This is a really wide-open question, and you can choose your architecture to optimize for different things (e.g. cost, availability, speed). You'll need to decide whether building a single-tenant or multi-tenant app. The former is maybe simpler and easier to meter on per-customer basis since there's effectively one customer (or church) per deployment; however, that could end up being costly to run, since you'll likely have idle web/worker roles during non-peak hours. A multi-tenant app lets you have better overall compute utilization, but you'll need ways of metering each tenant. Even with a multi-tenant app, you can still go with single-tenant database, if there's a need for it.
You may want to consider a tiered pricing model, based on some unit of operation (or some number of users per church). To help with metering, you can:
- Look at storage analytics (this gives detailed logging on blobs/tables/queues accessed, including exact resource accessed, at what time).

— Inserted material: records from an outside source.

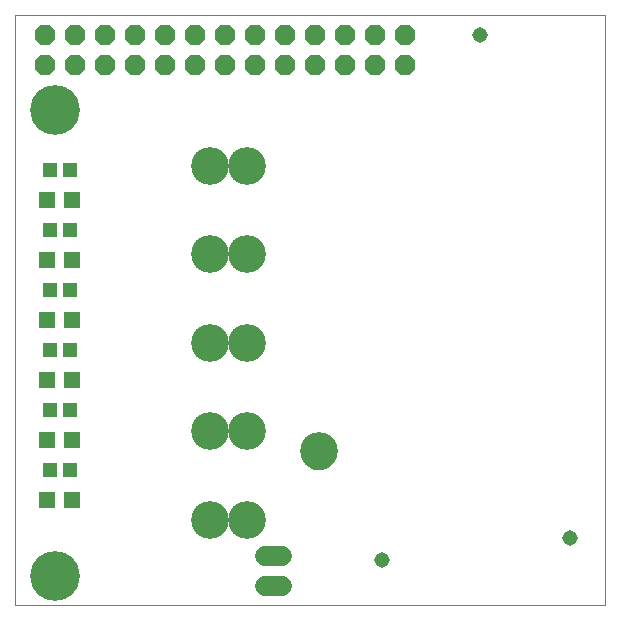
<source format=gbs>
G75*
G70*
%OFA0B0*%
%FSLAX24Y24*%
%IPPOS*%
%LPD*%
%AMOC8*
5,1,8,0,0,1.08239X$1,22.5*
%
%ADD10C,0.0000*%
%ADD11R,0.0474X0.0513*%
%ADD12R,0.0552X0.0552*%
%ADD13C,0.1261*%
%ADD14C,0.1661*%
%ADD15C,0.0674*%
%ADD16OC8,0.0680*%
%ADD17C,0.0516*%
D10*
X000655Y000655D02*
X000655Y020340D01*
X020340Y020340D01*
X020340Y000655D01*
X000655Y000655D01*
X010189Y005780D02*
X010191Y005828D01*
X010197Y005876D01*
X010207Y005923D01*
X010220Y005969D01*
X010238Y006014D01*
X010258Y006058D01*
X010283Y006100D01*
X010311Y006139D01*
X010341Y006176D01*
X010375Y006210D01*
X010412Y006242D01*
X010450Y006271D01*
X010491Y006296D01*
X010534Y006318D01*
X010579Y006336D01*
X010625Y006350D01*
X010672Y006361D01*
X010720Y006368D01*
X010768Y006371D01*
X010816Y006370D01*
X010864Y006365D01*
X010912Y006356D01*
X010958Y006344D01*
X011003Y006327D01*
X011047Y006307D01*
X011089Y006284D01*
X011129Y006257D01*
X011167Y006227D01*
X011202Y006194D01*
X011234Y006158D01*
X011264Y006120D01*
X011290Y006079D01*
X011312Y006036D01*
X011332Y005992D01*
X011347Y005947D01*
X011359Y005900D01*
X011367Y005852D01*
X011371Y005804D01*
X011371Y005756D01*
X011367Y005708D01*
X011359Y005660D01*
X011347Y005613D01*
X011332Y005568D01*
X011312Y005524D01*
X011290Y005481D01*
X011264Y005440D01*
X011234Y005402D01*
X011202Y005366D01*
X011167Y005333D01*
X011129Y005303D01*
X011089Y005276D01*
X011047Y005253D01*
X011003Y005233D01*
X010958Y005216D01*
X010912Y005204D01*
X010864Y005195D01*
X010816Y005190D01*
X010768Y005189D01*
X010720Y005192D01*
X010672Y005199D01*
X010625Y005210D01*
X010579Y005224D01*
X010534Y005242D01*
X010491Y005264D01*
X010450Y005289D01*
X010412Y005318D01*
X010375Y005350D01*
X010341Y005384D01*
X010311Y005421D01*
X010283Y005460D01*
X010258Y005502D01*
X010238Y005546D01*
X010220Y005591D01*
X010207Y005637D01*
X010197Y005684D01*
X010191Y005732D01*
X010189Y005780D01*
D11*
X002490Y005155D03*
X001820Y005155D03*
X001820Y007155D03*
X002490Y007155D03*
X002490Y009155D03*
X001820Y009155D03*
X001820Y011155D03*
X002490Y011155D03*
X002490Y013155D03*
X001820Y013155D03*
X001820Y015155D03*
X002490Y015155D03*
D12*
X002569Y014155D03*
X001742Y014155D03*
X001742Y012155D03*
X002569Y012155D03*
X002569Y010155D03*
X001742Y010155D03*
X001742Y008155D03*
X002569Y008155D03*
X002569Y006155D03*
X001742Y006155D03*
X001742Y004155D03*
X002569Y004155D03*
D13*
X007155Y003507D03*
X008407Y003507D03*
X010780Y005780D03*
X008407Y006456D03*
X007155Y006456D03*
X007155Y009405D03*
X008407Y009405D03*
X008407Y012354D03*
X007155Y012354D03*
X007155Y015303D03*
X008407Y015303D03*
D14*
X001986Y017173D03*
X001986Y001637D03*
D15*
X008983Y001280D02*
X009577Y001280D01*
X009577Y002280D02*
X008983Y002280D01*
D16*
X008655Y018655D03*
X007655Y018655D03*
X006655Y018655D03*
X005655Y018655D03*
X004655Y018655D03*
X003655Y018655D03*
X002655Y018655D03*
X001655Y018655D03*
X001655Y019655D03*
X002655Y019655D03*
X003655Y019655D03*
X004655Y019655D03*
X005655Y019655D03*
X006655Y019655D03*
X007655Y019655D03*
X008655Y019655D03*
X009655Y019655D03*
X009655Y018655D03*
X010655Y018655D03*
X010655Y019655D03*
X011655Y019655D03*
X012655Y019655D03*
X012655Y018655D03*
X011655Y018655D03*
X013655Y018655D03*
X013655Y019655D03*
D17*
X016155Y019655D03*
X019155Y002905D03*
X012905Y002155D03*
M02*

</source>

- Create custom performance counters and emit these with your Windows Azure diagnostics
- Look at Windows Azure SQL Consumption (including the dynamic management views)
For baselining cost: Consider a few things:
- For SLA and general uptime reliability, you need at least 2 instances
- Always go with smallest instance size you can operate with, and scale out to more instances as load increases
- Let's assume you're optimizing for cost, so you run all your background/queue processing/scheduling/etc in your web role instances without any worker role instances
- For this exercise, assume multi-tenant compute, and single-tenant database (Web Edition, average < 100MB per tenant). This leads to $5 monthly per tenant on database.
- Assume, say, 5 churches. Assume 2 minimum Small instances, and assume it bursts to 4 instances for 12 hours during the day. That's an average run rate of 3 instances, or $260 monthly.
- Assume some bandwidth charges of, oh, $10 monthly.
- Assume some storage charges for queues, blobs, diagnostics of say $25 monthly.
With assumptions above (completely made up to give you a strawman to start with):
- DB: $5 x 5 tenants: $25 monthly.
- Compute: $260 monthly
- Bandwidth: $10 monthly
- Storage: $25 monthly
- Ballpark total: $300-400 monthly.
Now: This is completely made up, and I have no idea how much data or bandwidth your app is going to store / generate. But hopefully this gives you a rough idea how to start projecting cost. Notice that I did not include storage transactions in estimations. I think that's just going to be background noise.